А дней через пять в его Катиной даче висело уже шесть люлек, а на земле была расчищена и посыпана просеянным песком большая площадка, а чтобы ребятишки не могли уползать с расчищенного места, Архип обнёс его невысоким плетеньком из тростника и кольев, сам он мог перешагнуть через него, но ползуну было через него не перебраться. Маленькие няньки не могли нахвалиться этой затеей. Теперь можно было не таскать ползунов день-деньской на руках, можно было и поиграть, и покупаться, и поработать! Кормил Архип ребят не часто, а раза по четыре в день, и тоже по-своему: он сажал их на песок полукружком, сам садился перед ними на корточки и клал им в рот кашу по очереди. И ребятишки скоро так привыкли к такому порядку, что как только он выходил на площадку с горшком, они ползли к нему, садились рядышком и протягивали ротики. И Архип, и старшие дети хохотали над ними счастливым, любящим смехом. После еды Архип аккуратно обмывал им рожицы, и они так привыкли и к этому, что нисколько не упирались, не вертелись и не плакали. Играли у него ползуны в песке всегда с засученными рубашечками, а если с которым-нибудь случался грех какой, Архип сажал его на другое место, мокрый песок выбрасывал заступом, тащил виноватого на речку, обмывал и опять пускал к товарищам. Он называл их своей золотой ротой и не мог на них нарадоваться. Дети лeт трёх-четырёх играли песком, камнями и прутиками возле плетня, а большие всегда ютились возле Архипа, потому что рассказывать он был великий мастер, а иногда и читал им прямо по книжке. Самострелы были готовы, и Архип каждое утро делал своим казакам ученье, на манер того, как насмотрелся ещё мальчишкой в Петербурге, а его казаки и козачки любили его и слушались своего атамана, словно он был не одноглазый старик, а настоящий удалец казацкий. О болезни своей и слабости Архип среди этой жизни словно забыл. Да она и в самом деле проходила и от чистого лесного воздуха, и от здоровой еды, а главное оттого, что не болела теперь его измученная душа -- теперь он был всегда весел.
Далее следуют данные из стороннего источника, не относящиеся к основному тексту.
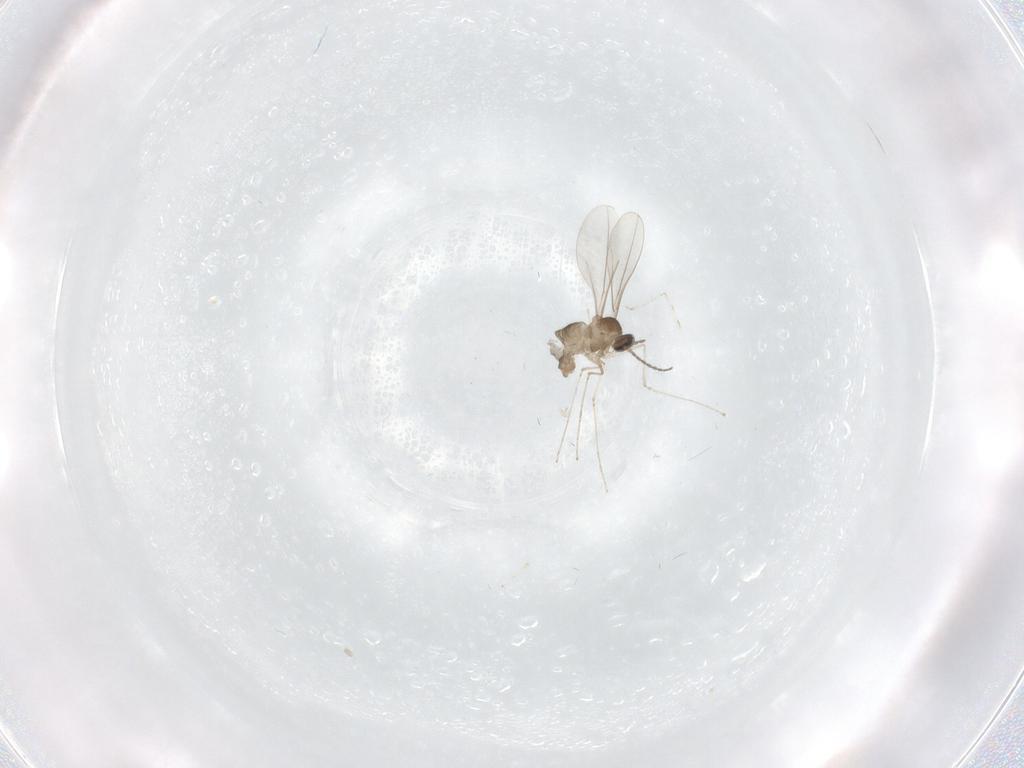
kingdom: Animalia
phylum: Arthropoda
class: Insecta
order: Diptera
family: Cecidomyiidae
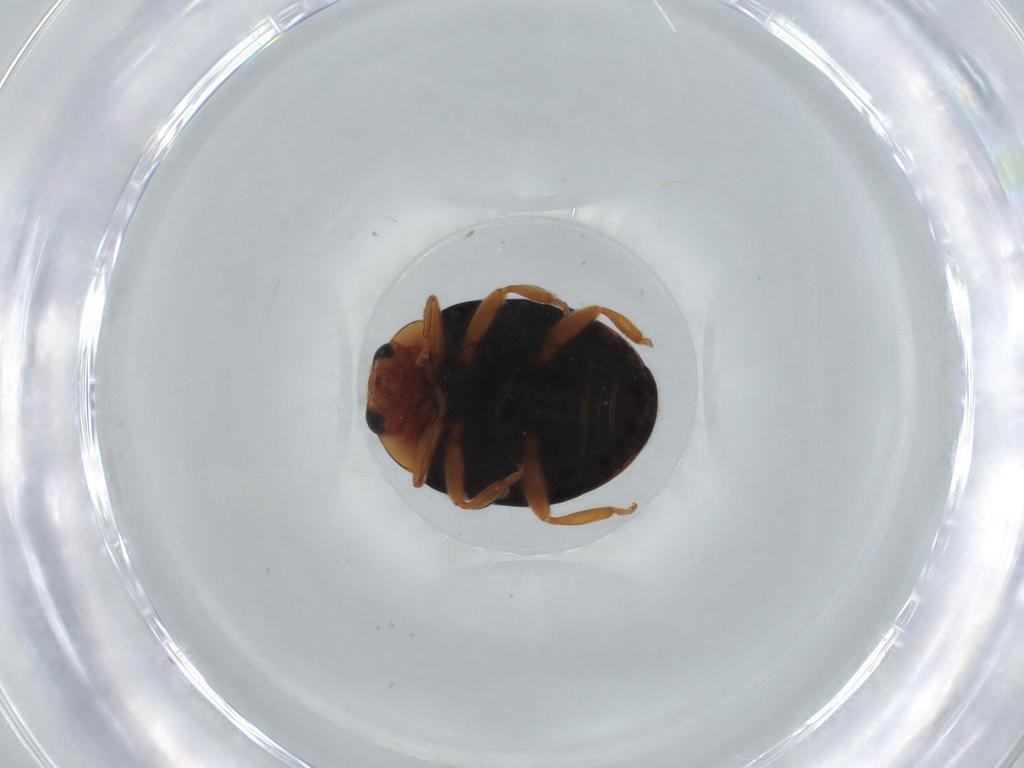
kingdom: Animalia
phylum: Arthropoda
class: Insecta
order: Coleoptera
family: Coccinellidae
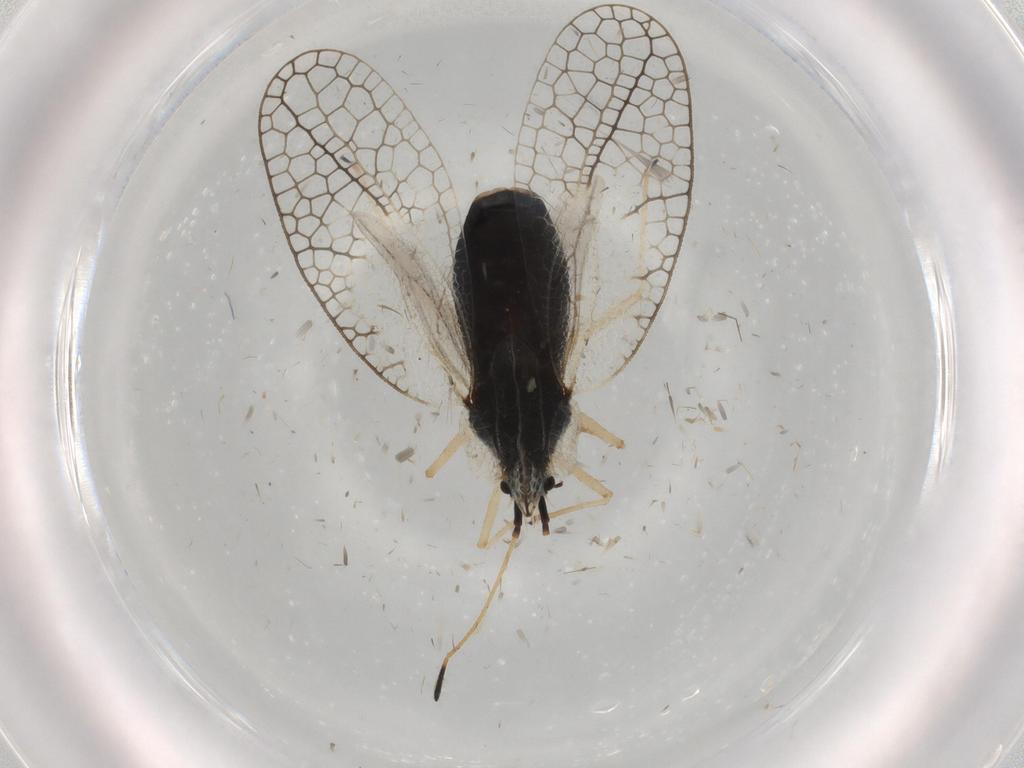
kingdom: Animalia
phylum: Arthropoda
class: Insecta
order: Hemiptera
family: Tingidae
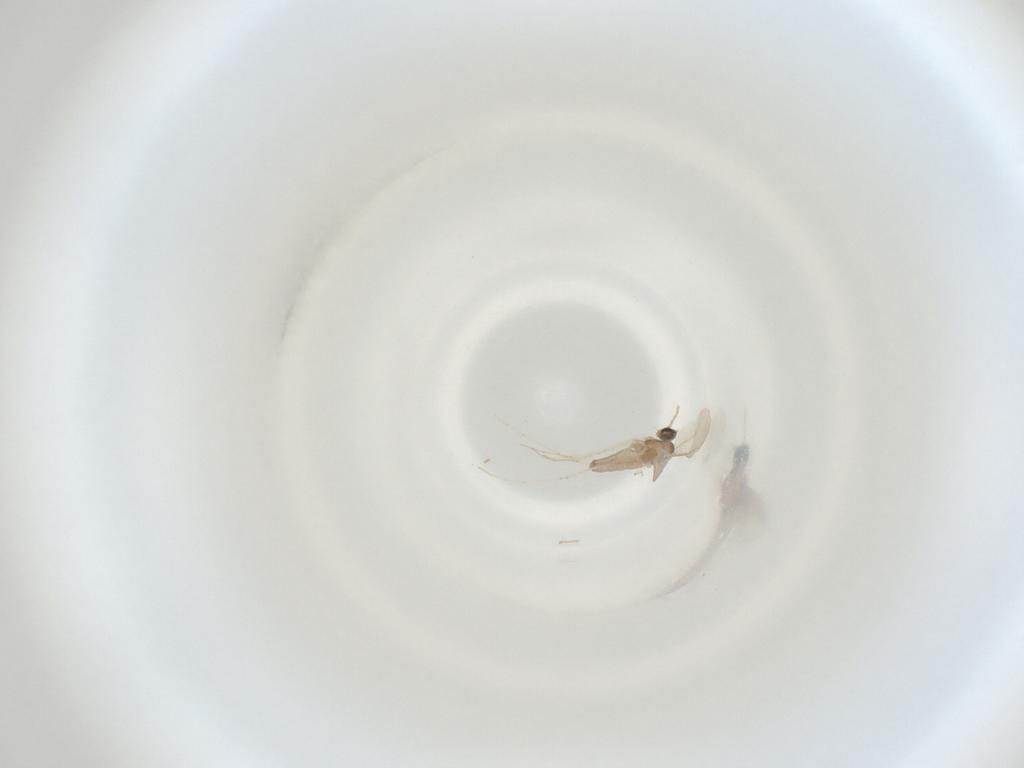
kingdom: Animalia
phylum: Arthropoda
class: Insecta
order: Diptera
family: Cecidomyiidae
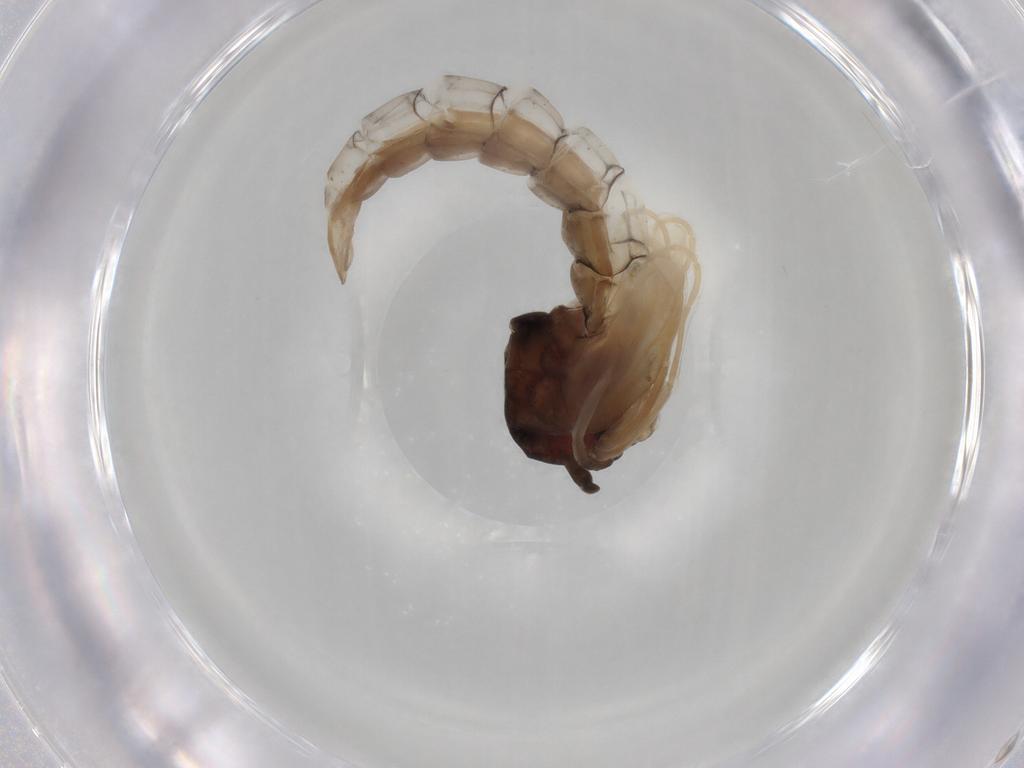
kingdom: Animalia
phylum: Arthropoda
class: Insecta
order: Diptera
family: Chironomidae
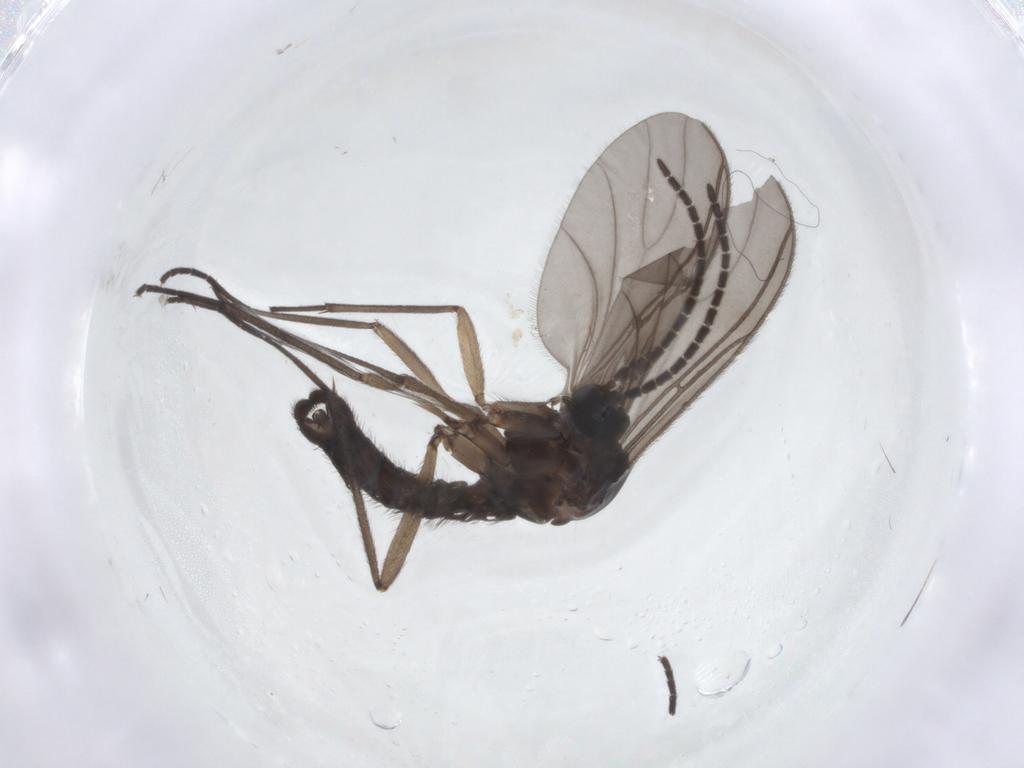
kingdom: Animalia
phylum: Arthropoda
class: Insecta
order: Diptera
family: Sciaridae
Проведали об Архиповой затее деревенские матери и прибегали посмотреть на Катькину дачу. Не могли они надивиться, как это старый и больной мужик так наставил несмышлёных ребят, что они у него и не пачкаются, и не ревут, и порядок знают. Заходили к нему в праздники и мужики. Иные дивились, другие хохотали, но в душе все радовались и не могли не уважать человека, который даром полагал и силы, и душу свою на чужих детей. Зато скоро сложилось так, что Архипу нечего уже было задумываться о своем пропитании -- каждая мать считала за удовольствие послать ему с ребёнком кусок послаще, так что были сыты и дети, и он сам, и даже бобылка Матрёна.